Up to £126m may be paid out to victims of violent crime who were assaulted by people they lived with before 1979, a government assessment says.
It follows a decision to abolish a 55-year-old law which prevented people who lived under the “same roof” as their attacker from claiming compensation.
It is thought as many as 7,500 victims could now apply for financial redress.
Ministers says they are committed to helping victims rebuild their lives.
The Criminal Injuries Compensation Scheme provides state funded compensation to victims of violent crime in England, Wales and Scotland.
But under its “same roof” rule, compensation was not paid if, before 1979, the victim and assailant were living together as members of the same family at the time of the attack.
The rule was originally designed to ensure perpetrators did not benefit from compensation paid to their victim.
However, it massively disadvantaged, for instance, child victims of sexual abuse who had no choice about where and with whom they lived.
The rule was changed in 1979 to allow people to gain legal redress for being abused by someone they lived with, but it was not made retrospective.
This meant that those abused after that date received money, while those abused before it got nothing from the Criminal Injuries Compensation Authority (CICA).
In July 2018, in the case of JT highlighted by the BBC, the Court of Appeal decided that the “same roof” rule had unfairly denied a woman abused by her stepfather, from the age of four to 17, the right to compensation.
The government chose not to appeal against the judgment and confirmed that the rule would be removed.
In February ministers laid a statutory instrument before parliament scrapping it.
‘Huge scale injustice’
In its assessment, the government has estimated the number of people refused compensation under the rule and who can now reapply, together with those applying for the first time.
Individual payouts could be between £16,500, and £22,000. However the numbers of applications and compensation could be considerably lower depending on how many of those refused choose to re-apply, and how many victims decide to apply for the first time in the knowledge that the rule has been abolished.
Of 350 applications refused over the past five years by the CICA relating to the “same roof” rule, 94% relate to sexual abuse against a child.
Solicitor Paul Cain, of Hudgell Solicitors, a legal firm which supports abuse survivors through the CICA process, says the numbers being predicted by the Ministry of Justice and CICA highlight the “huge scale injustice” of the past five decades.
“We are talking about people abused at the most vulnerable time of their lives as children, and then being left to try and deal with what happened to them for the rest of their lives, without ever being given the option of legal redress that others have rightly had for the past 40 years,” he told the BBC.

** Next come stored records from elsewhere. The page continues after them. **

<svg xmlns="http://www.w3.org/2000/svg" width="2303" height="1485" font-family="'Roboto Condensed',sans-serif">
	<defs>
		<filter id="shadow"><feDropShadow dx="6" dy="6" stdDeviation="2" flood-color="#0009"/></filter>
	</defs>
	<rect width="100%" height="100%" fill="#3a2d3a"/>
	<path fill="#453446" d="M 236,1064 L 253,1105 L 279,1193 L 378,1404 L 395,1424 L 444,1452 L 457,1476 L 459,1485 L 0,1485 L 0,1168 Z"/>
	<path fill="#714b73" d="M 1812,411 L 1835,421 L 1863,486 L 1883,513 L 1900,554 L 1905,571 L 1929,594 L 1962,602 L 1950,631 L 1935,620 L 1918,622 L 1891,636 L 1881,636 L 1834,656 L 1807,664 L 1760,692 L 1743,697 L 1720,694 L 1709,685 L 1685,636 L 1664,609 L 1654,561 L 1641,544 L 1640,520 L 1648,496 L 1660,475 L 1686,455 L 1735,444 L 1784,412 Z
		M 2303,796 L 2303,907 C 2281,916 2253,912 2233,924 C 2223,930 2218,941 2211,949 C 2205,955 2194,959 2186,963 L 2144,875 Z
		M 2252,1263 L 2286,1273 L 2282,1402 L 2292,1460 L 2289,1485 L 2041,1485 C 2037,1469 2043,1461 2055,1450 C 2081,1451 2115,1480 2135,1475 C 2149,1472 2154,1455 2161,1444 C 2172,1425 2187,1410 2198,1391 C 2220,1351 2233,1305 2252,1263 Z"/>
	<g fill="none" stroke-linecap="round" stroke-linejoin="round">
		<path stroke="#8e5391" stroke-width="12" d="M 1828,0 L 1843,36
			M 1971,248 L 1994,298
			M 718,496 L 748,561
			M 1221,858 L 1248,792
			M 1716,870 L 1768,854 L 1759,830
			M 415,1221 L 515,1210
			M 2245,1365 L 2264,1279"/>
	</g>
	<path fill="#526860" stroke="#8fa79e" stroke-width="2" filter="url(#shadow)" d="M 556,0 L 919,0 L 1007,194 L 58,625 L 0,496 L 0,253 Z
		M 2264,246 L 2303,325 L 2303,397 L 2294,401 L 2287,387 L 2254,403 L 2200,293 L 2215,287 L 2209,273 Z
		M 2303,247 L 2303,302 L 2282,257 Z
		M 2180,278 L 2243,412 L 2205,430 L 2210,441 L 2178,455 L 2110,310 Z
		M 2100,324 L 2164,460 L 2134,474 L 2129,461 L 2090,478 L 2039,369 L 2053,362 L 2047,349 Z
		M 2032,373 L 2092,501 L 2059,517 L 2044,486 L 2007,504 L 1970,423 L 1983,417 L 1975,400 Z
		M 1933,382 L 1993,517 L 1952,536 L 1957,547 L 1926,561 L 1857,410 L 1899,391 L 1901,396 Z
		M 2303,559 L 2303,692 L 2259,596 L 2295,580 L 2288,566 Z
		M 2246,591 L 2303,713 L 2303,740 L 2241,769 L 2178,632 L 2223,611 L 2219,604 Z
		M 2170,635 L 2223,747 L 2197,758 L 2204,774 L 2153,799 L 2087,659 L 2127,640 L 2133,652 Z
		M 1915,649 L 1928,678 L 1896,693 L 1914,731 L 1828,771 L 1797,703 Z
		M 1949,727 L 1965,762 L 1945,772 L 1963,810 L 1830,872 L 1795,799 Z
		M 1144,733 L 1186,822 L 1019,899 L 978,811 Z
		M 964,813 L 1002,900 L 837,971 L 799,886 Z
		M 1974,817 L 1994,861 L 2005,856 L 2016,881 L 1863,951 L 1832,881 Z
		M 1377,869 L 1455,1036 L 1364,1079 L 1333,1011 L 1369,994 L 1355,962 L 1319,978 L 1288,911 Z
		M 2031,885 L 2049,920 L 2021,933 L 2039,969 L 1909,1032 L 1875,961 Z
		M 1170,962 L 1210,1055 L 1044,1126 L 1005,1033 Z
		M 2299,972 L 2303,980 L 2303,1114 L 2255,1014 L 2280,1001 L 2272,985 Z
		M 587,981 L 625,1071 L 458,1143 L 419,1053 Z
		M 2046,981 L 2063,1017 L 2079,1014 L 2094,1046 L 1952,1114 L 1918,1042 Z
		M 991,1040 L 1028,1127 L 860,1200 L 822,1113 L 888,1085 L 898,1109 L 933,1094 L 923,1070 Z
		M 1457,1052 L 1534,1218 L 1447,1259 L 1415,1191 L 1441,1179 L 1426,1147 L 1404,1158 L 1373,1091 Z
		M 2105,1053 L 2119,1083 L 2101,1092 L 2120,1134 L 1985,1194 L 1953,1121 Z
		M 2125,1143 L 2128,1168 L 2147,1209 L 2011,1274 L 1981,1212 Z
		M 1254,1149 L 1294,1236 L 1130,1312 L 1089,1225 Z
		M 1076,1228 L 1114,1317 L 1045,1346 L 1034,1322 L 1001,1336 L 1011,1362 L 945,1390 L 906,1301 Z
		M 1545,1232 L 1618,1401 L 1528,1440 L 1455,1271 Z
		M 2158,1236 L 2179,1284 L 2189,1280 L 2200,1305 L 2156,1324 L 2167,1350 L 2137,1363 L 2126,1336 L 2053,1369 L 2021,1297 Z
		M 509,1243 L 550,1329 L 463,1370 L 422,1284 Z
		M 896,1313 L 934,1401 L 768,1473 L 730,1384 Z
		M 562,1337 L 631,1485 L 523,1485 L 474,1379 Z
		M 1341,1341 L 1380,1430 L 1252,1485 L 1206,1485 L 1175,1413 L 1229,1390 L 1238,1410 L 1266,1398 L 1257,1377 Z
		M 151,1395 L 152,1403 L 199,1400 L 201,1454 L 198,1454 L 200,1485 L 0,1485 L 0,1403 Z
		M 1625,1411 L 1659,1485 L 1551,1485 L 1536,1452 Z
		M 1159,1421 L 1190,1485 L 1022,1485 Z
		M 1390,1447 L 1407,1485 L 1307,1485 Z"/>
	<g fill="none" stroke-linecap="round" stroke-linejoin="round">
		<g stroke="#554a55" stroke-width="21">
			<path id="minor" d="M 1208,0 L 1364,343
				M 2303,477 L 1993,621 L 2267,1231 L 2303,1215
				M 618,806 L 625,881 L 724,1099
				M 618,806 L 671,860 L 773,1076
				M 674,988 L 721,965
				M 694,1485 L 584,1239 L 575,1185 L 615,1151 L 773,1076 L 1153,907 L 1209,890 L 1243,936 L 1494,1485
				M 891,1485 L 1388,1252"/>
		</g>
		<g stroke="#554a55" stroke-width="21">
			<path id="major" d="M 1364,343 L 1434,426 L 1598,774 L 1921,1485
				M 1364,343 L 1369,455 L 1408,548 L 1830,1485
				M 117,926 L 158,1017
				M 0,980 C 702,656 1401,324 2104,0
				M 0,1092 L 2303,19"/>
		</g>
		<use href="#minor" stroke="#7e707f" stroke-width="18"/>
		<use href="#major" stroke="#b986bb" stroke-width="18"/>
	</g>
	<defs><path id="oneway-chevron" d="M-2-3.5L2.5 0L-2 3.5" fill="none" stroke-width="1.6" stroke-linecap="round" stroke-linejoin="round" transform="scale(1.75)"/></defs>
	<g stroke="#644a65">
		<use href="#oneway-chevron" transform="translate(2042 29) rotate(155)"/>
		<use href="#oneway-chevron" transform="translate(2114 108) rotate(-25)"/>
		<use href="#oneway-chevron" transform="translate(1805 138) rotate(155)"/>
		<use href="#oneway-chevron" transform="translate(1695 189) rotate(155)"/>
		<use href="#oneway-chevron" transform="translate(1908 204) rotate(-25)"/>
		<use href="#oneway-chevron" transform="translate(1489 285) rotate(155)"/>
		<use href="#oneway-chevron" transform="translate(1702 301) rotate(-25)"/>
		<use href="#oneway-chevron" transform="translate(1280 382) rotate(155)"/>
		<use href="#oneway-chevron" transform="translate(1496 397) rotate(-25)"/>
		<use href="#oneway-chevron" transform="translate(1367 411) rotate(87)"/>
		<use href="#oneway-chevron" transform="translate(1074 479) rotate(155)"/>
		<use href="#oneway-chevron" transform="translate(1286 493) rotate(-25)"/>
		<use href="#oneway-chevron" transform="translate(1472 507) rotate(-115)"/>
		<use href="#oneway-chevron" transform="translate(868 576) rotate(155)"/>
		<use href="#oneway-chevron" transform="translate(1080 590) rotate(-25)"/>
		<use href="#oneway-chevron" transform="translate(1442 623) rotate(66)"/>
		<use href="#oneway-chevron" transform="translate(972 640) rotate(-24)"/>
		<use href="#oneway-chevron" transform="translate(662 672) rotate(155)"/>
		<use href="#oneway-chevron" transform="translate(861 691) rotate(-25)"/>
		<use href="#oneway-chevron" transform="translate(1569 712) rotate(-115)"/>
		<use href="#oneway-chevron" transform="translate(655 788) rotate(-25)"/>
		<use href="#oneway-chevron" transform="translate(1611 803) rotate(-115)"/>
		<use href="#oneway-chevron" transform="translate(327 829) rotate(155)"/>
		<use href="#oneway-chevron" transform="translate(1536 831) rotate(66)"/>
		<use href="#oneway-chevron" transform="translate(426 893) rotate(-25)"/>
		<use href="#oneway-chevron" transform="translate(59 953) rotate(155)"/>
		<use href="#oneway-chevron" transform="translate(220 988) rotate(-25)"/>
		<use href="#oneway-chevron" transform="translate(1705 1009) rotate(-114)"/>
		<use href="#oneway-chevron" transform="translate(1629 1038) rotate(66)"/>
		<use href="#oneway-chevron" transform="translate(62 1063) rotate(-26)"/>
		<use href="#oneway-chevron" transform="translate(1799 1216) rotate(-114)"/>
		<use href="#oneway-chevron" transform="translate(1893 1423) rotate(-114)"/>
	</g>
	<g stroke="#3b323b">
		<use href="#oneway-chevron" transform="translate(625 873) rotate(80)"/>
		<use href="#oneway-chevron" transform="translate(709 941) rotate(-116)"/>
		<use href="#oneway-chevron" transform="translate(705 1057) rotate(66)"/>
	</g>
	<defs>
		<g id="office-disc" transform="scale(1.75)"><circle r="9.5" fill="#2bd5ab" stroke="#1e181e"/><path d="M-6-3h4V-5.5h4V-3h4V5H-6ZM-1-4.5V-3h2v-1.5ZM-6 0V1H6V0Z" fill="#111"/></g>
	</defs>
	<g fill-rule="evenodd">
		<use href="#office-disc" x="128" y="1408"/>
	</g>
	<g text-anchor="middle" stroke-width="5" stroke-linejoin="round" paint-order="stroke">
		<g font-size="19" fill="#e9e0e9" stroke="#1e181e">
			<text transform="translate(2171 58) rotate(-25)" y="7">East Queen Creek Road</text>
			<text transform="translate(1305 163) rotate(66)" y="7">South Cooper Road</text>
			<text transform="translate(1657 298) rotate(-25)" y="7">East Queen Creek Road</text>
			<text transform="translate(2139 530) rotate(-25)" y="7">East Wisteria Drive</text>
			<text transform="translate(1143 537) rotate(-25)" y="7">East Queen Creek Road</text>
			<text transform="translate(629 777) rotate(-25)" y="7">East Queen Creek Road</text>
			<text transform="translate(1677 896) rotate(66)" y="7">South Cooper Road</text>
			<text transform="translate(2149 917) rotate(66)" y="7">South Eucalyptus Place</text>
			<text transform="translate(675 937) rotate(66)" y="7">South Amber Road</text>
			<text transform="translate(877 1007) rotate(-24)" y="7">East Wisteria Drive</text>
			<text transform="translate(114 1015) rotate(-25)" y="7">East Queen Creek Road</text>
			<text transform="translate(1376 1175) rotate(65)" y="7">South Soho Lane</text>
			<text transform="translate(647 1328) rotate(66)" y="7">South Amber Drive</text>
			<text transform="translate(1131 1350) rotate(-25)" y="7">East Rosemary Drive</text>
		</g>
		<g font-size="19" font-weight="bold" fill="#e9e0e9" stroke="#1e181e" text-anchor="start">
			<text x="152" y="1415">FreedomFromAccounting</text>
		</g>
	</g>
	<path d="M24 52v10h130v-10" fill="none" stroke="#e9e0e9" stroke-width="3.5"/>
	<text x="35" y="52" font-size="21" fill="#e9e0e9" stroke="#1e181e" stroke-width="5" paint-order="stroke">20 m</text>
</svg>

“These cases are all harrowing and made all the worse by the fact the people we are representing feel they have been let down firstly as children and then again as adults,” he said.
About 4,000 applications have been refused under the “same roof” rule since 1964, and the CICA expects 70% of those cases to now result in payments being awarded should those people reapply.
There could be as many as 3,500 new applicants coming forward now that the rule has been scrapped. There are also more than 200 live cases currently with the CICA which previously may have been rejected under the rule.
In a statement the Ministry of Justice said: “Whilst no amount of compensation can make up for the immense suffering endured by victims of violent crime, we are committed to ensuring that they receive the help and support needed to rebuild their lives.”
The authorities in Northern Ireland are currently reviewing a similar policy affecting crime compensation – known as the “same household” rule.